____ Records

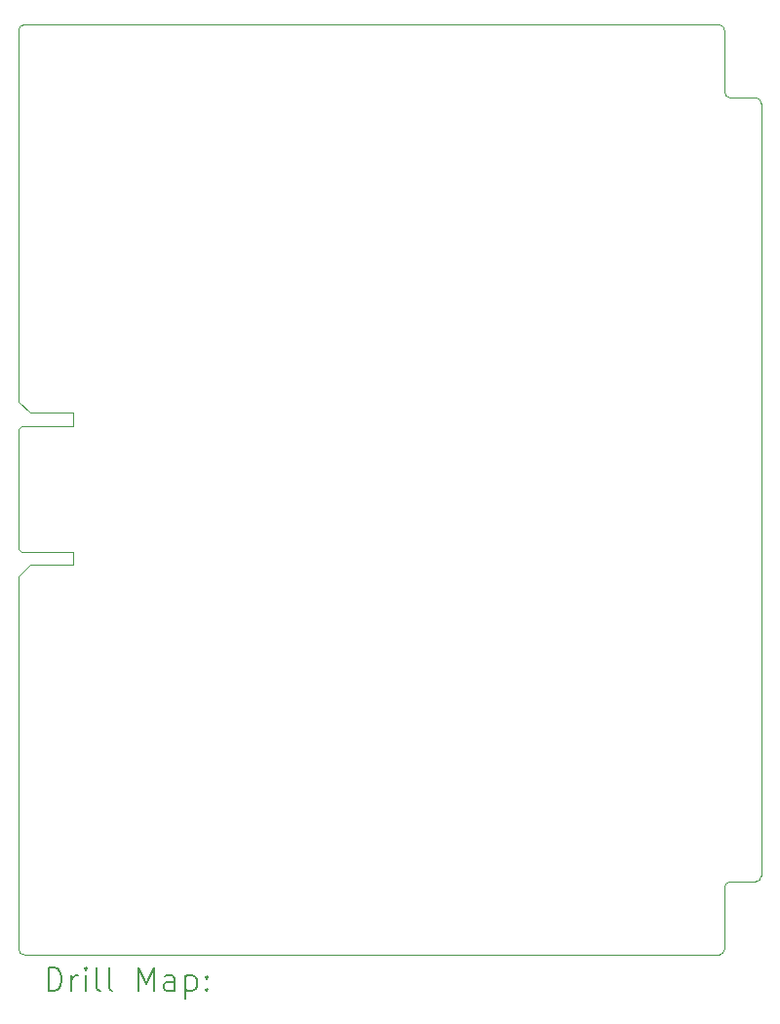
<source format=gbr>
%TF.GenerationSoftware,KiCad,Pcbnew,8.0.7*%
%TF.CreationDate,2025-04-08T18:23:25-04:00*%
%TF.ProjectId,accessory_v4,61636365-7373-46f7-9279-5f76342e6b69,rev?*%
%TF.SameCoordinates,Original*%
%TF.FileFunction,Drillmap*%
%TF.FilePolarity,Positive*%
%FSLAX45Y45*%
G04 Gerber Fmt 4.5, Leading zero omitted, Abs format (unit mm)*
G04 Created by KiCad (PCBNEW 8.0.7) date 2025-04-08 18:23:25*
%MOMM*%
%LPD*%
G01*
G04 APERTURE LIST*
%ADD10C,0.010000*%
%ADD11C,0.200000*%
G04 APERTURE END LIST*
D10*
X6233000Y-7440000D02*
X6450000Y-7440000D01*
X6233000Y-635000D02*
G75*
G02*
X6181000Y-587000I-2000J50000D01*
G01*
X100000Y-8075000D02*
G75*
G02*
X50000Y-8025000I771J50771D01*
G01*
X6450000Y-635000D02*
G75*
G02*
X6500000Y-686000I-500J-50500D01*
G01*
X6181000Y-8025000D02*
G75*
G02*
X6133000Y-8075000I-49000J-1000D01*
G01*
X50000Y-8025000D02*
X50000Y-4790000D01*
X6181000Y-7488000D02*
G75*
G02*
X6233000Y-7440000I50000J-2000D01*
G01*
X6500000Y-686000D02*
X6500000Y-7390000D01*
X6181000Y-8025000D02*
X6181000Y-7488000D01*
X6233000Y-635000D02*
X6450000Y-635000D01*
X6181000Y-50000D02*
X6181000Y-587000D01*
X100000Y0D02*
X6133000Y0D01*
X6133000Y0D02*
G75*
G02*
X6181000Y-50000I-1000J-49000D01*
G01*
X6500000Y-7390000D02*
G75*
G02*
X6450000Y-7440000I-50000J0D01*
G01*
X100000Y-8075000D02*
X6133000Y-8075000D01*
X50000Y-50000D02*
G75*
G02*
X100000Y0I50771J-771D01*
G01*
X50000Y-3270000D02*
X50000Y-50000D01*
X50000Y-3510000D02*
X75000Y-3485000D01*
X50000Y-4550000D02*
X50000Y-3510000D01*
X50000Y-4550000D02*
X75000Y-4575000D01*
X75000Y-3485000D02*
X520000Y-3485000D01*
X150000Y-3370000D02*
X50000Y-3270000D01*
X150000Y-4690000D02*
X50000Y-4790000D01*
X520000Y-3370000D02*
X150000Y-3370000D01*
X520000Y-3485000D02*
X520000Y-3370000D01*
X520000Y-4575000D02*
X75000Y-4575000D01*
X520000Y-4575000D02*
X520000Y-4690000D01*
X520000Y-4690000D02*
X150000Y-4690000D01*
D11*
X310277Y-8386984D02*
X310277Y-8186984D01*
X310277Y-8186984D02*
X357896Y-8186984D01*
X357896Y-8186984D02*
X386467Y-8196508D01*
X386467Y-8196508D02*
X405515Y-8215555D01*
X405515Y-8215555D02*
X415039Y-8234603D01*
X415039Y-8234603D02*
X424562Y-8272698D01*
X424562Y-8272698D02*
X424562Y-8301269D01*
X424562Y-8301269D02*
X415039Y-8339365D01*
X415039Y-8339365D02*
X405515Y-8358412D01*
X405515Y-8358412D02*
X386467Y-8377460D01*
X386467Y-8377460D02*
X357896Y-8386984D01*
X357896Y-8386984D02*
X310277Y-8386984D01*
X510277Y-8386984D02*
X510277Y-8253650D01*
X510277Y-8291746D02*
X519801Y-8272698D01*
X519801Y-8272698D02*
X529324Y-8263174D01*
X529324Y-8263174D02*
X548372Y-8253650D01*
X548372Y-8253650D02*
X567420Y-8253650D01*
X634086Y-8386984D02*
X634086Y-8253650D01*
X634086Y-8186984D02*
X624563Y-8196508D01*
X624563Y-8196508D02*
X634086Y-8206031D01*
X634086Y-8206031D02*
X643610Y-8196508D01*
X643610Y-8196508D02*
X634086Y-8186984D01*
X634086Y-8186984D02*
X634086Y-8206031D01*
X757896Y-8386984D02*
X738848Y-8377460D01*
X738848Y-8377460D02*
X729324Y-8358412D01*
X729324Y-8358412D02*
X729324Y-8186984D01*
X862658Y-8386984D02*
X843610Y-8377460D01*
X843610Y-8377460D02*
X834086Y-8358412D01*
X834086Y-8358412D02*
X834086Y-8186984D01*
X1091229Y-8386984D02*
X1091229Y-8186984D01*
X1091229Y-8186984D02*
X1157896Y-8329841D01*
X1157896Y-8329841D02*
X1224563Y-8186984D01*
X1224563Y-8186984D02*
X1224563Y-8386984D01*
X1405515Y-8386984D02*
X1405515Y-8282222D01*
X1405515Y-8282222D02*
X1395991Y-8263174D01*
X1395991Y-8263174D02*
X1376944Y-8253650D01*
X1376944Y-8253650D02*
X1338848Y-8253650D01*
X1338848Y-8253650D02*
X1319801Y-8263174D01*
X1405515Y-8377460D02*
X1386467Y-8386984D01*
X1386467Y-8386984D02*
X1338848Y-8386984D01*
X1338848Y-8386984D02*
X1319801Y-8377460D01*
X1319801Y-8377460D02*
X1310277Y-8358412D01*
X1310277Y-8358412D02*
X1310277Y-8339365D01*
X1310277Y-8339365D02*
X1319801Y-8320317D01*
X1319801Y-8320317D02*
X1338848Y-8310793D01*
X1338848Y-8310793D02*
X1386467Y-8310793D01*
X1386467Y-8310793D02*
X1405515Y-8301269D01*
X1500753Y-8253650D02*
X1500753Y-8453650D01*
X1500753Y-8263174D02*
X1519801Y-8253650D01*
X1519801Y-8253650D02*
X1557896Y-8253650D01*
X1557896Y-8253650D02*
X1576943Y-8263174D01*
X1576943Y-8263174D02*
X1586467Y-8272698D01*
X1586467Y-8272698D02*
X1595991Y-8291746D01*
X1595991Y-8291746D02*
X1595991Y-8348888D01*
X1595991Y-8348888D02*
X1586467Y-8367936D01*
X1586467Y-8367936D02*
X1576943Y-8377460D01*
X1576943Y-8377460D02*
X1557896Y-8386984D01*
X1557896Y-8386984D02*
X1519801Y-8386984D01*
X1519801Y-8386984D02*
X1500753Y-8377460D01*
X1681705Y-8367936D02*
X1691229Y-8377460D01*
X1691229Y-8377460D02*
X1681705Y-8386984D01*
X1681705Y-8386984D02*
X1672182Y-8377460D01*
X1672182Y-8377460D02*
X1681705Y-8367936D01*
X1681705Y-8367936D02*
X1681705Y-8386984D01*
X1681705Y-8263174D02*
X1691229Y-8272698D01*
X1691229Y-8272698D02*
X1681705Y-8282222D01*
X1681705Y-8282222D02*
X1672182Y-8272698D01*
X1672182Y-8272698D02*
X1681705Y-8263174D01*
X1681705Y-8263174D02*
X1681705Y-8282222D01*
M02*

</source>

________

Task directions
Extract all the data above exactly, excluding every picture.

Task answer
<source format=gbr>
%TF.GenerationSoftware,KiCad,Pcbnew,8.0.7*%
%TF.CreationDate,2025-04-08T18:23:25-04:00*%
%TF.ProjectId,accessory_v4,61636365-7373-46f7-9279-5f76342e6b69,rev?*%
%TF.SameCoordinates,Original*%
%TF.FileFunction,Drillmap*%
%TF.FilePolarity,Positive*%
%FSLAX45Y45*%
G04 Gerber Fmt 4.5, Leading zero omitted, Abs format (unit mm)*
G04 Created by KiCad (PCBNEW 8.0.7) date 2025-04-08 18:23:25*
%MOMM*%
%LPD*%
G01*
G04 APERTURE LIST*
%ADD10C,0.010000*%
%ADD11C,0.200000*%
G04 APERTURE END LIST*
D10*
X6233000Y-7440000D02*
X6450000Y-7440000D01*
X6233000Y-635000D02*
G75*
G02*
X6181000Y-587000I-2000J50000D01*
G01*
X100000Y-8075000D02*
G75*
G02*
X50000Y-8025000I771J50771D01*
G01*
X6450000Y-635000D02*
G75*
G02*
X6500000Y-686000I-500J-50500D01*
G01*
X6181000Y-8025000D02*
G75*
G02*
X6133000Y-8075000I-49000J-1000D01*
G01*
X50000Y-8025000D02*
X50000Y-4790000D01*
X6181000Y-7488000D02*
G75*
G02*
X6233000Y-7440000I50000J-2000D01*
G01*
X6500000Y-686000D02*
X6500000Y-7390000D01*
X6181000Y-8025000D02*
X6181000Y-7488000D01*
X6233000Y-635000D02*
X6450000Y-635000D01*
X6181000Y-50000D02*
X6181000Y-587000D01*
X100000Y0D02*
X6133000Y0D01*
X6133000Y0D02*
G75*
G02*
X6181000Y-50000I-1000J-49000D01*
G01*
X6500000Y-7390000D02*
G75*
G02*
X6450000Y-7440000I-50000J0D01*
G01*
X100000Y-8075000D02*
X6133000Y-8075000D01*
X50000Y-50000D02*
G75*
G02*
X100000Y0I50771J-771D01*
G01*
X50000Y-3270000D02*
X50000Y-50000D01*
X50000Y-3510000D02*
X75000Y-3485000D01*
X50000Y-4550000D02*
X50000Y-3510000D01*
X50000Y-4550000D02*
X75000Y-4575000D01*
X75000Y-3485000D02*
X520000Y-3485000D01*
X150000Y-3370000D02*
X50000Y-3270000D01*
X150000Y-4690000D02*
X50000Y-4790000D01*
X520000Y-3370000D02*
X150000Y-3370000D01*
X520000Y-3485000D02*
X520000Y-3370000D01*
X520000Y-4575000D02*
X75000Y-4575000D01*
X520000Y-4575000D02*
X520000Y-4690000D01*
X520000Y-4690000D02*
X150000Y-4690000D01*
D11*
X310277Y-8386984D02*
X310277Y-8186984D01*
X310277Y-8186984D02*
X357896Y-8186984D01*
X357896Y-8186984D02*
X386467Y-8196508D01*
X386467Y-8196508D02*
X405515Y-8215555D01*
X405515Y-8215555D02*
X415039Y-8234603D01*
X415039Y-8234603D02*
X424562Y-8272698D01*
X424562Y-8272698D02*
X424562Y-8301269D01*
X424562Y-8301269D02*
X415039Y-8339365D01*
X415039Y-8339365D02*
X405515Y-8358412D01*
X405515Y-8358412D02*
X386467Y-8377460D01*
X386467Y-8377460D02*
X357896Y-8386984D01*
X357896Y-8386984D02*
X310277Y-8386984D01*
X510277Y-8386984D02*
X510277Y-8253650D01*
X510277Y-8291746D02*
X519801Y-8272698D01*
X519801Y-8272698D02*
X529324Y-8263174D01*
X529324Y-8263174D02*
X548372Y-8253650D01*
X548372Y-8253650D02*
X567420Y-8253650D01*
X634086Y-8386984D02*
X634086Y-8253650D01*
X634086Y-8186984D02*
X624563Y-8196508D01*
X624563Y-8196508D02*
X634086Y-8206031D01*
X634086Y-8206031D02*
X643610Y-8196508D01*
X643610Y-8196508D02*
X634086Y-8186984D01*
X634086Y-8186984D02*
X634086Y-8206031D01*
X757896Y-8386984D02*
X738848Y-8377460D01*
X738848Y-8377460D02*
X729324Y-8358412D01*
X729324Y-8358412D02*
X729324Y-8186984D01*
X862658Y-8386984D02*
X843610Y-8377460D01*
X843610Y-8377460D02*
X834086Y-8358412D01*
X834086Y-8358412D02*
X834086Y-8186984D01*
X1091229Y-8386984D02*
X1091229Y-8186984D01*
X1091229Y-8186984D02*
X1157896Y-8329841D01*
X1157896Y-8329841D02*
X1224563Y-8186984D01*
X1224563Y-8186984D02*
X1224563Y-8386984D01*
X1405515Y-8386984D02*
X1405515Y-8282222D01*
X1405515Y-8282222D02*
X1395991Y-8263174D01*
X1395991Y-8263174D02*
X1376944Y-8253650D01*
X1376944Y-8253650D02*
X1338848Y-8253650D01*
X1338848Y-8253650D02*
X1319801Y-8263174D01*
X1405515Y-8377460D02*
X1386467Y-8386984D01*
X1386467Y-8386984D02*
X1338848Y-8386984D01*
X1338848Y-8386984D02*
X1319801Y-8377460D01*
X1319801Y-8377460D02*
X1310277Y-8358412D01*
X1310277Y-8358412D02*
X1310277Y-8339365D01*
X1310277Y-8339365D02*
X1319801Y-8320317D01*
X1319801Y-8320317D02*
X1338848Y-8310793D01*
X1338848Y-8310793D02*
X1386467Y-8310793D01*
X1386467Y-8310793D02*
X1405515Y-8301269D01*
X1500753Y-8253650D02*
X1500753Y-8453650D01*
X1500753Y-8263174D02*
X1519801Y-8253650D01*
X1519801Y-8253650D02*
X1557896Y-8253650D01*
X1557896Y-8253650D02*
X1576943Y-8263174D01*
X1576943Y-8263174D02*
X1586467Y-8272698D01*
X1586467Y-8272698D02*
X1595991Y-8291746D01*
X1595991Y-8291746D02*
X1595991Y-8348888D01*
X1595991Y-8348888D02*
X1586467Y-8367936D01*
X1586467Y-8367936D02*
X1576943Y-8377460D01*
X1576943Y-8377460D02*
X1557896Y-8386984D01*
X1557896Y-8386984D02*
X1519801Y-8386984D01*
X1519801Y-8386984D02*
X1500753Y-8377460D01*
X1681705Y-8367936D02*
X1691229Y-8377460D01*
X1691229Y-8377460D02*
X1681705Y-8386984D01*
X1681705Y-8386984D02*
X1672182Y-8377460D01*
X1672182Y-8377460D02*
X1681705Y-8367936D01*
X1681705Y-8367936D02*
X1681705Y-8386984D01*
X1681705Y-8263174D02*
X1691229Y-8272698D01*
X1691229Y-8272698D02*
X1681705Y-8282222D01*
X1681705Y-8282222D02*
X1672182Y-8272698D01*
X1672182Y-8272698D02*
X1681705Y-8263174D01*
X1681705Y-8263174D02*
X1681705Y-8282222D01*
M02*

</source>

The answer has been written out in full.